§ **Exercise passage**:
++++++++++
From fc450d9a612feb91817b8b999c03fa1044695aa7 Mon Sep 17 00:00:00 2001
From: Cong Ma <congma13@amd.com>
Date: Thu, 30 Nov 2023 23:05:50 +0000
Subject: [PATCH 1/2] Rename sample of permutation

Rename `permutation` to `simple_permutation` to comply with naming
conventions.
---
 samples/02_permutation/CMakeLists.txt | 2 +-
 1 file changed, 1 insertion(+), 1 deletion(-)

diff --git a/samples/02_permutation/CMakeLists.txt b/samples/02_permutation/CMakeLists.txt
index 68857b54..ab66798c 100644
--- a/samples/02_permutation/CMakeLists.txt
+++ b/samples/02_permutation/CMakeLists.txt
@@ -26,7 +26,7 @@
 
 # Check whether building within hiptensor context
 if( CMAKE_PROJECT_NAME STREQUAL "hiptensor" )
-    add_hiptensor_sample(permutation permutation.cpp)
+    add_hiptensor_sample(simple_permutation permutation.cpp)
 # If building hipTensor samples as a standalone Cmake project
 else()
++++++++++
§ **Problems to solve**:
1/ According to the patch, to what name is the `permutation` sample renamed, and for what stated reason?
2/ Continue the patch from its final line.

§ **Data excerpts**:
++++++++++
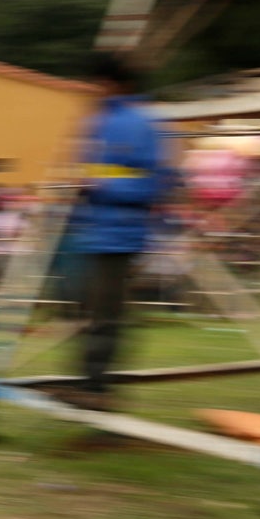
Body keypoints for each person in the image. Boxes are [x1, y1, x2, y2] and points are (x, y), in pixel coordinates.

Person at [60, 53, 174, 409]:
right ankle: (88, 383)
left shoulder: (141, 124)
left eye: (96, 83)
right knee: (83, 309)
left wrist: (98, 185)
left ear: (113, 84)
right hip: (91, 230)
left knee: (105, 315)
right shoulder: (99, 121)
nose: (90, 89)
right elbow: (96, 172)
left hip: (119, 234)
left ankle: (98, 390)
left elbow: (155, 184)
++++++++++
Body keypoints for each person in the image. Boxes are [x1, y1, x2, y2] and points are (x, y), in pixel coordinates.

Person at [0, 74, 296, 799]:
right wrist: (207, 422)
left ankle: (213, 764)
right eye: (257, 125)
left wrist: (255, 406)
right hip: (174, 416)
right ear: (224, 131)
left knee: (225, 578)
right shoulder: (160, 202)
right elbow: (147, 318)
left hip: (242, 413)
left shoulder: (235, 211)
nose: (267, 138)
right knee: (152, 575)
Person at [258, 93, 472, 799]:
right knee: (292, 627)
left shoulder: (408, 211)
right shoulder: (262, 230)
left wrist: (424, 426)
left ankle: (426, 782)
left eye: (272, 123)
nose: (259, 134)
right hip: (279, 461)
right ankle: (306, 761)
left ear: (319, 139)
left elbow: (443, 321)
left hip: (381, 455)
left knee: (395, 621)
++++++++++
§ **Results in order**:
1/ It is renamed to `simple_permutation` to comply with naming conventions.

2/
     add_executable(permutation permutation.cpp)

From 9c4c7622a05dfbf8adae976e9be2b494372c439b Mon Sep 17 00:00:00 2001
From: Cong Ma <congma13@amd.com>
Date: Mon, 20 Nov 2023 22:24:28 +0000
Subject: [PATCH 2/2] Add unittest to for the permute CPU implementation

- compare the permute result with reference
- test col/row major
- test float and _Float16
---
 test/02_permutation/CMakeLists.txt            |   5 +-
 .../permutation_cpu_impl_test.cpp             | 159 ++++++++++++++++++
 2 files changed, 163 insertions(+), 1 deletion(-)
 create mode 100644 test/02_permutation/permutation_cpu_impl_test.cpp

diff --git a/test/02_permutation/CMakeLists.txt b/test/02_permutation/CMakeLists.txt
index 4334901c..bb2796ea 100644
--- a/test/02_permutation/CMakeLists.txt
+++ b/test/02_permutation/CMakeLists.txt
@@ -29,7 +29,10 @@ set(PermutationCommonSources ${HIPTENSOR_COMMON_TEST_SOURCES}
 
 #  tests
 set (PermutationTestSources ${PermutationCommonSources}
-                                    ${CMAKE_CURRENT_SOURCE_DIR}/permutation_column_major_test.cpp)
+    ${CMAKE_CURRENT_SOURCE_DIR}/permutation_column_major_test.cpp
+    ${CMAKE_CURRENT_SOURCE_DIR}/permutation_cpu_impl_test.cpp
+    )
+
 set (PermutationTestConfig  ${CMAKE_CURRENT_SOURCE_DIR}/configs/test_params.yaml)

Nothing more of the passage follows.